Das ist ein Gastbeitrag vom Wrzlbrmft
Schöner, schneller, höher, weiter. Eigentlich haben wir uns alle daran gewöhnt, dass es in unserer schnelllebigen Medienwelt nur eine Richtung gibt: Vorwärts! Die Gemeinde Binningen BL zeigt nun, dass es ohne Not auch andersrum geht.
Anfang Jahr kündigte der Basel-Landschaftliche Provider interGGA seinen Kunden an, im Laufe des Jahres von seinem zwar fast rundum frei empfangbaren, aber bereits spürbar angestaubten Angebot im digitalen TV- und Radio-Angebot zu Quickline zu wechseln. Während das TV-Angebot bereits am 20. Mai 2014 umgestellt wurde, sollen auch die Internetdienste, die bislang noch vom Pratteler Provider ImproWare erbracht werden, auf Dezember hin vollumfänglich von Quickline übernommen werden.
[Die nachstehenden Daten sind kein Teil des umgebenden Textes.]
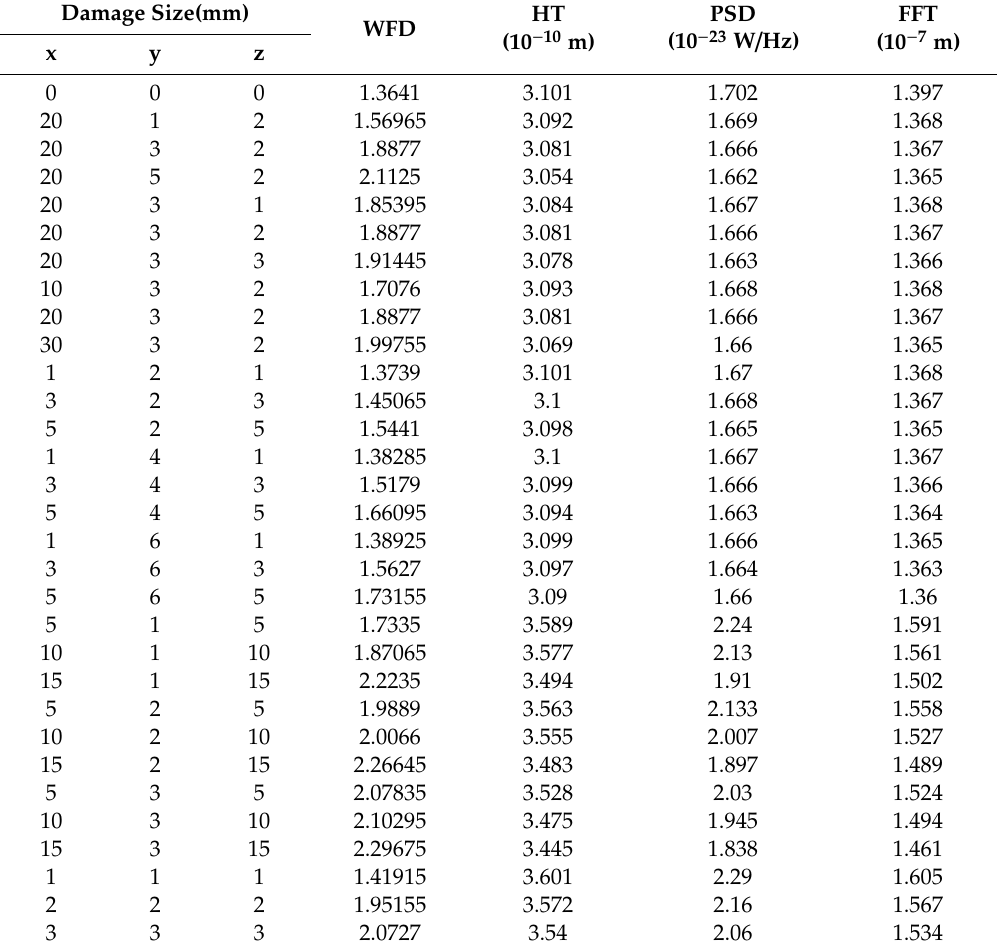
Table 1. Feature extraction results of di ff erent damage types.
Nachdem ich letzten Herbst von Basel-Stadt (UPC-Hoheitsgebiet) nach Binningen gezogen war, rieb ich mir erst mal verdutzt die Augen. Keinerlei deutsche Privatsender in HD und ein absolut lächerliches Pay-Angebot. Dafür brachte der Suchlauf glänzende Errungenschaften wie „SF zwei HD“ (sic!) hervor. Gross war freilich meine Freude, als ich im Frühling nun endlich wieder ein ordentliches – ja gar besseres – Angebot an HDTV- und Spartensendern vorfand. Zwar nicht mehr alles so FTA wie früher, aber mit 130 Programmen immer noch deutlich mehr als bei UPC Cablecom. Mittels Conax-Modul (ohne CI+!) und Smartcard lassen sich zusätzliche Programme inkl. der deutschen Privaten auch wie bis anhin ohne jede weitere Gängelung auf praktisch jedem Receiver oder DVB-C-tauglichen TV-Gerät nutzen, ganz im Gegensatz etwa zu UPC Cablecom oder Swisscom TV.
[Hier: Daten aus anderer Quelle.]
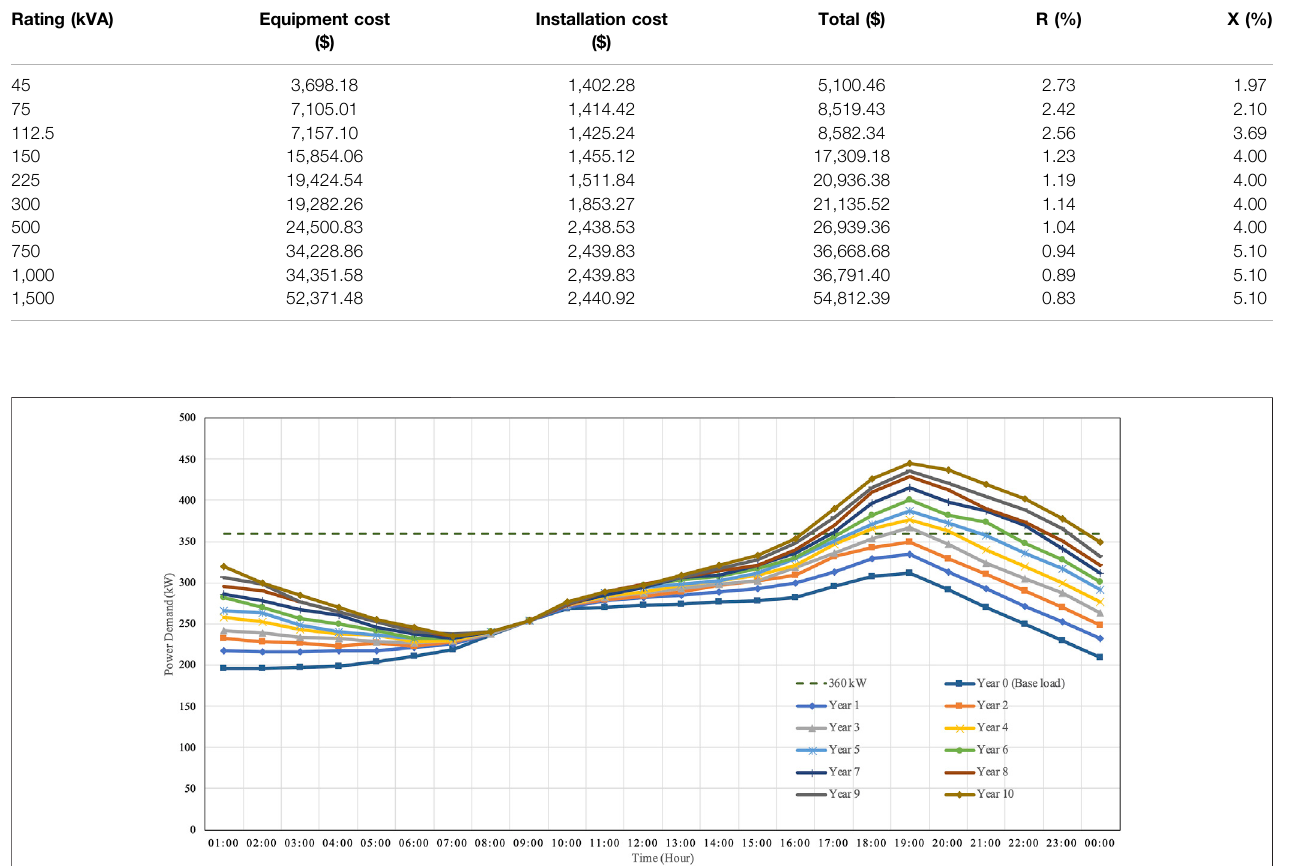
TABLE 2 | Size, price and installation cost of distribution transformer.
Nun, meine Freude wird nächsten Frühling wieder ein jähes Ende nehmen. Der übereifrige und schlagfertige BDP-Gemeinderat Urs-Peter Moos hat einen fast schon kongenialen Deal eingefädelt: Die Gemeinde wechselt voraussichtlich per 1. April 2015 wieder zurück zu ImproWare, die anstelle des Quickline-Signals ab dann auch das komplette TV- und Radioangebot zuliefern soll. Man wolle seinen Einwohnern auch in Zukunft günstiges Internet und ein breites unverschlüsseltes TV-Angebot bieten, was unter der aktuellen Zusammenarbeit mit interGGA nicht mehr möglich sei. Liest sich eigentlich ganz nett und bürgernah.
Was aber Moos wie auch der offenbar gleichgeschaltete Binninger Anzeiger verschweigen, das Angebot an HDTV-Programmen und digitalen Radiosendern wird massiv zusammengestrichen. Gleich 60 (!!!) von rund 100 HD-Programmen sowie 70 Radiosender (120, wenn man die MusicChoice-Channels dazu zählt) fallen weg. Ersatzlos rausgeschmissen werden auch die allermeisten Pay-TV-Sender, viele davon sind in der Schweiz auch via Satellit nicht empfangbar. Das künftige Angebot reduziert sich damit praktisch wieder auf das lausige Angebot vor der Umstellung (Sender der RTL- und ProSiebenSat.1-Gruppe sind mittlerweile immerhin in HD verfügbar, Comedy Central oder MTV aber z.B. nicht).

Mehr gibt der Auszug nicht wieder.